Set down each line of the data exactly, but not the pictures.
------------------------------
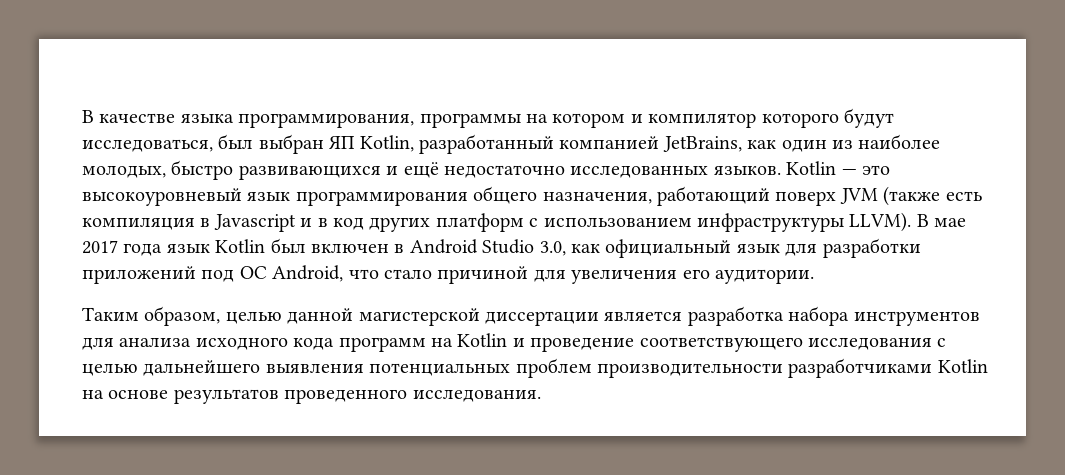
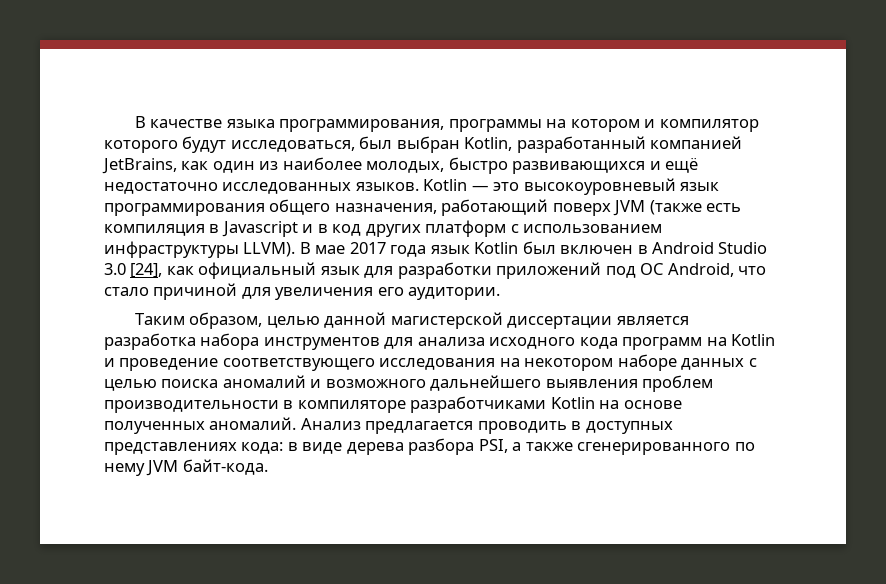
[329,135,356,149] ЯП -> (460, 144) none
[539,241,566,256] 3.0, -> [104,263,163,278] 3.0 [24],
[937,338,947,347] [82,363,138,376] с целью -> [499,354,757,371] [104,375,426,391] на некотором наборе данных с целью поиска аномалий и возможного
[369,363,511,376] потенциальных -> (638, 383) none
(783, 370) none -> [283,400,406,413] в компиляторе
[173,389,541,404] результатов проведенного исследования. -> [104,417,673,434] [104,438,755,455] [104,459,268,476] полученных аномалий. Анализ предлагается проводить в доступных представлениях кода: в виде дерева разбора PSI, а также сгенерированного по нему JVM байт-кода.

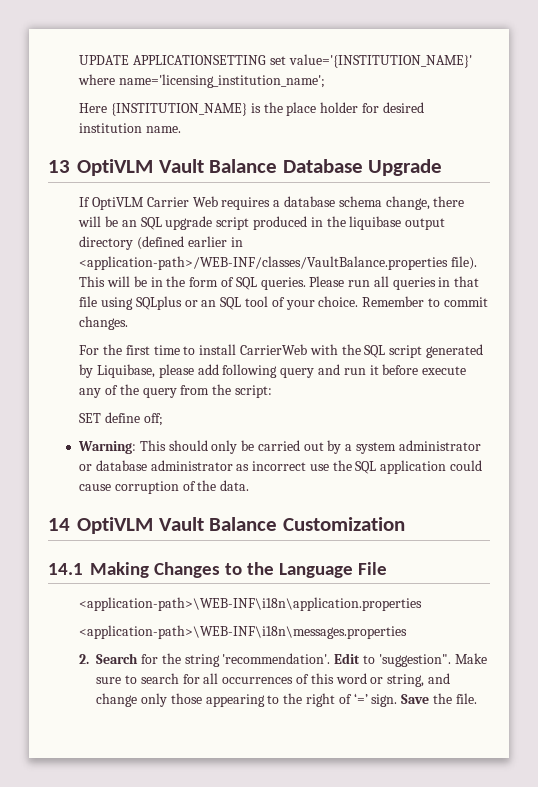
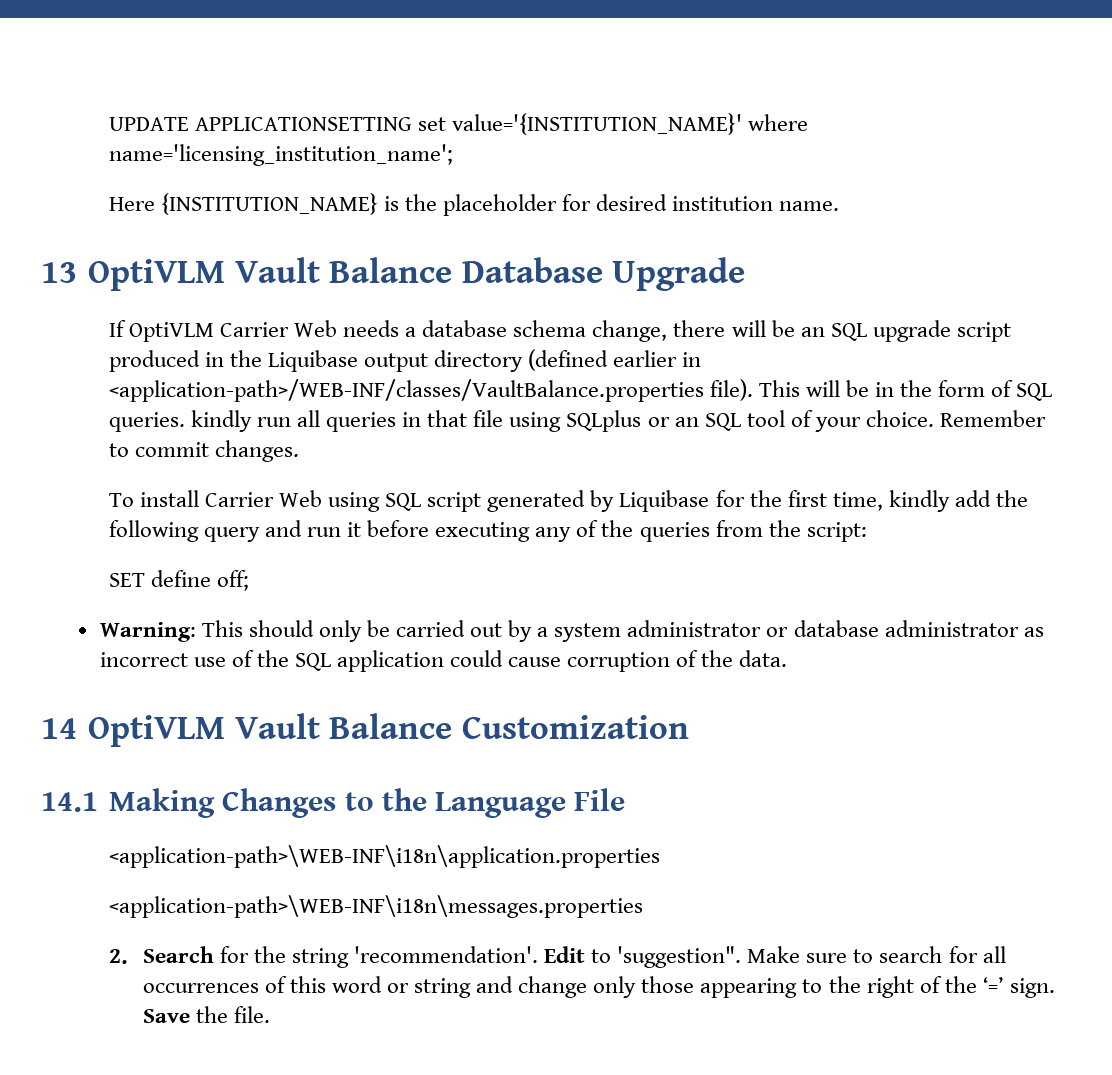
[286,102,359,116] place holder -> [443,194,558,216] placeholder
[221,197,271,210] requires -> [343,320,400,337] needs
[349,216,402,230] liquibase -> [267,350,358,372] Liquibase
[309,276,345,287] Please -> [190,410,252,432] kindly
[79,344,483,358] [79,364,219,378] For the first time to install CarrierWeb with the SQL script generated by Liquibase, please add -> [108,490,1028,512] To install Carrier Web using SQL script generated by Liquibase for the first time, kindly add the
[422,366,467,375] execute -> [435,522,531,542] executing
[142,388,177,398] query -> [639,522,710,542] queries
(329, 467) none -> [231,650,254,667] of
[387,674,425,687] string, -> [414,978,472,998] string
(352, 699) none -> [944,976,977,993] the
------------------------------
Written reply:
[329,135,356,149] ЯП -> (460, 144) none
[539,241,566,256] 3.0, -> [104,263,163,278] 3.0 [24],
[937,338,947,347] [82,363,138,376] с целью -> [499,354,757,371] [104,375,426,391] на некотором наборе данных с целью поиска аномалий и возможного
[369,363,511,376] потенциальных -> (638, 383) none
(783, 370) none -> [283,400,406,413] в компиляторе
[173,389,541,404] результатов проведенного исследования. -> [104,417,673,434] [104,438,755,455] [104,459,268,476] полученных аномалий. Анализ предлагается проводить в доступных представлениях кода: в виде дерева разбора PSI, а также сгенерированного по нему JVM байт-кода.

[286,102,359,116] place holder -> [443,194,558,216] placeholder
[221,197,271,210] requires -> [343,320,400,337] needs
[349,216,402,230] liquibase -> [267,350,358,372] Liquibase
[309,276,345,287] Please -> [190,410,252,432] kindly
[79,344,483,358] [79,364,219,378] For the first time to install CarrierWeb with the SQL script generated by Liquibase, please add -> [108,490,1028,512] To install Carrier Web using SQL script generated by Liquibase for the first time, kindly add the
[422,366,467,375] execute -> [435,522,531,542] executing
[142,388,177,398] query -> [639,522,710,542] queries
(329, 467) none -> [231,650,254,667] of
[387,674,425,687] string, -> [414,978,472,998] string
(352, 699) none -> [944,976,977,993] the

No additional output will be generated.